Longtime expats have also been won over. “I thought it was wacky at first,” said Chuck McCay, who came from Zimbabwe to Fiji to do charity work in 1992, and stayed on to build a guesthouse in Labasa, on nearby Vanua Levu. “When I first heard about this, it sounded like a good project, but there was no way to predict if the Fijians would stay with it.” McCay stopped by for a look and has been a supporter ever since, helping Tribewanted design its ecological programs. “I’ve never seen so much interaction with a local community. This is really special.”

The project has drawn praise from the top levels of the Fijian government as well. “As far as we’re concerned, TribeWanted has been great publicity for the islands,” Tourism Minister Aiyaz Sayed-Khaiyum told me back in Suva, the Fijian capital. “We’re happy to have them here, and are glad they are staying.” It has also been the subject of academic discussion halfway around the world. “This is a new model, with various elements of utopian literature and thought,” Dr. Carrie Hintz, a professor at the City University of New York, told me over the phone. Hintz, who also heads the Society for Utopian Studies, said she admired the element of online participation. “That’s really new. I cannot help but think a lot of people engage with this because of the online factor. It’s a classic sort of utopia updated for the 21st century that clearly speaks to youth.”

Keene counters that Tribewanted isn’t a utopian experiment at all. “It’s not fiction. We’re doing this for real.” And more Tribes are on the way, he said. “We always planned to take this model beyond Fiji.” The publicity surrounding Vorovoro has brought offers from dozens of communities around the globe, all eager to host a Tribe and the income it generates: according to Keene, more than US$1 million has been injected into Vorovoro and neighboring islands in salaries, supplies, services, and lease payments.

In the works for over a year, Keene’s next project—let’s just call it Tribewanted 2.0—is now unfolding in one of the poorest parts of Africa, Sierra Leone. While many aspects will likely mimic Vorovoro, especially the multicultural interaction and Internet fellowship, there will be considerable differences. Instead of making a huge online splash, Keene has been keeping details quiet. Rather than chase Internet cash, he linked up with corporate partners to provide investment and design expertise.

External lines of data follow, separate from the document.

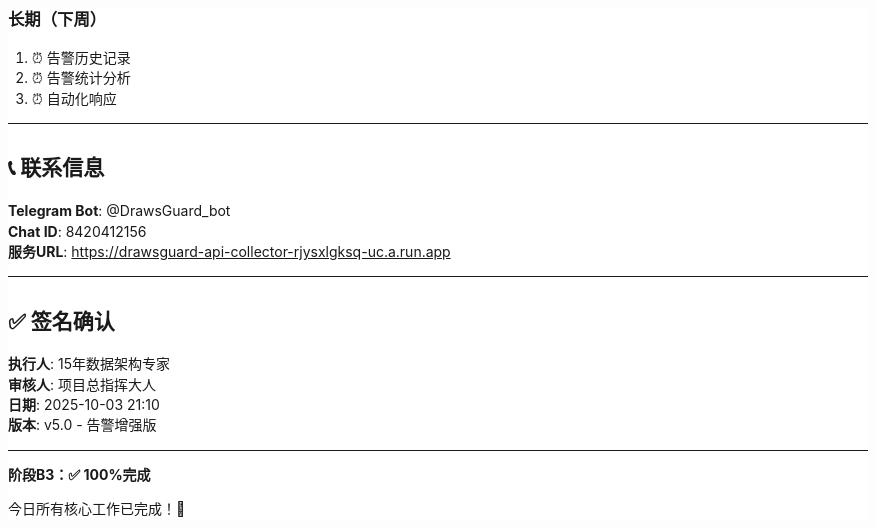 ### 长期（下周）
1. ⏰ 告警历史记录
2. ⏰ 告警统计分析
3. ⏰ 自动化响应

---

## 📞 联系信息

**Telegram Bot**: @DrawsGuard_bot  
**Chat ID**: 8420412156  
**服务URL**: https://drawsguard-api-collector-rjysxlgksq-uc.a.run.app

---

## ✅ 签名确认

**执行人**: 15年数据架构专家  
**审核人**: 项目总指挥大人  
**日期**: 2025-10-03 21:10  
**版本**: v5.0 - 告警增强版

---

**阶段B3：✅ 100%完成**

今日所有核心工作已完成！🎉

“Before, we definitely aimed high online,” he said. “We used up a lot of resources developing a social network. This time around, we’ve spent less online and more on infrastructure.” Ironically, having in many ways invented a new style of resort community, Keene now seems ready to retreat to a more traditional business model. Building Tribewanted 2.0 not on a remote island but close to a city of about a million people—his site is on John Obey Beach, 32 kilometers south of Freetown, Sierra Leone’s capital—will not only allow him to keep costs down for transportation and supplies and to improve on services like Internet access, but also to make better use of the tried-and-true booking methods, including travel agents.

Keene now prefers to sum up Tribewanted with the term “geotourism.” Loosely put, this applies to travelers wandering the globe, interacting with locals in low-impact ways that benefit all parties. Among a modest group of native huts on a small island in northern Fiji, this sounds like a grand and wondrous idea. Then, the signal is sounded, and such thoughts are shelved, at least on Vorovoro. The Brave New World of tourism can be reconsidered later. Now, it’s kava time.